• Brief 1:
From the herbarium listing below, extract every line from the one containing "collectors: D. Ugent & V. Ugent" through the final line of the listing, both included, and reproduce those lines unchanged.

• Reading passage:

A task queue & orchestration library for Rust
Built for Tokio · Scale up (many workers per machine) · Scale out (Redis + workers across machines)
KioMQ provides the core building blocks to run background work inside your Tokio services:
- A [
Queue] to enqueue tasks/jobs. - One or more Workers to process jobs concurrently.
- Pluggable Stores: [
InMemoryStore] (ephemeral), [RedisStore] (durable, distributed),RocksDB(under construction). - Scheduling – delays, cron expressions, repeat policies.
- Reliability – retries, backoff strategies, stalled-job detection.
- Observability – events, progress updates, per-worker metrics.
Inspired by BullMQ's ergonomics, implemented as an embeddable Rust library.

• Data provided:
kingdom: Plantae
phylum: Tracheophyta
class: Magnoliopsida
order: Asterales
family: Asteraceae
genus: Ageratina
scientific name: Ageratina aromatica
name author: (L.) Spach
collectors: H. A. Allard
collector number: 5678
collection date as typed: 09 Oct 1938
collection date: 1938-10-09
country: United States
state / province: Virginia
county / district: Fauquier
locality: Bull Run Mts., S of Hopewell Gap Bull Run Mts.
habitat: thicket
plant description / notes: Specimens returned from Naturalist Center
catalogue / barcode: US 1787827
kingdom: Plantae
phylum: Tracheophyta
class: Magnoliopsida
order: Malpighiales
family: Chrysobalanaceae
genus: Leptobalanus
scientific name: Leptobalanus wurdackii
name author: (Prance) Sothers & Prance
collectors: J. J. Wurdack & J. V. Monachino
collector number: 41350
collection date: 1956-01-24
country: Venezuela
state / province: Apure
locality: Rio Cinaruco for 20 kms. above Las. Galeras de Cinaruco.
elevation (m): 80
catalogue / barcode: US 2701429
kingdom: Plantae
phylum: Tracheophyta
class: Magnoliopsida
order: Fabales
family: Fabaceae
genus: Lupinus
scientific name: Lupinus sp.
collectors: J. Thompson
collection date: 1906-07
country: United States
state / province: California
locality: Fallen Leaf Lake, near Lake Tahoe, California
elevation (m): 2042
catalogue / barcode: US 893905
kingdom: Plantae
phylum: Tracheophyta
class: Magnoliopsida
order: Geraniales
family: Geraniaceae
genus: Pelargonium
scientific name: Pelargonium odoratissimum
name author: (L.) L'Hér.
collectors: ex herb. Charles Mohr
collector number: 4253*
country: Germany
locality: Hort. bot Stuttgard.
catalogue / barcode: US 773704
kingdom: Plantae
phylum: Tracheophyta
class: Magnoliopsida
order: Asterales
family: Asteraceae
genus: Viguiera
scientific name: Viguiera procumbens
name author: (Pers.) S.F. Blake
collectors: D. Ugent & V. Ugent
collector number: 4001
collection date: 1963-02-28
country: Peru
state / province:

• Brief 2:
Copy the passage of the KioMQ overview from "KioMQ provides the" to "strategies, stalled-job detection.", inclusive, without altering anything.

• Task output 1:
collectors: D. Ugent & V. Ugent
collector number: 4001
collection date: 1963-02-28
country: Peru
state / province:

• Task output 2:
KioMQ provides the core building blocks to run background work inside your Tokio services:
- A [
Queue] to enqueue tasks/jobs. - One or more Workers to process jobs concurrently.
- Pluggable Stores: [
InMemoryStore] (ephemeral), [RedisStore] (durable, distributed),RocksDB(under construction). - Scheduling – delays, cron expressions, repeat policies.
- Reliability – retries, backoff strategies, stalled-job detection.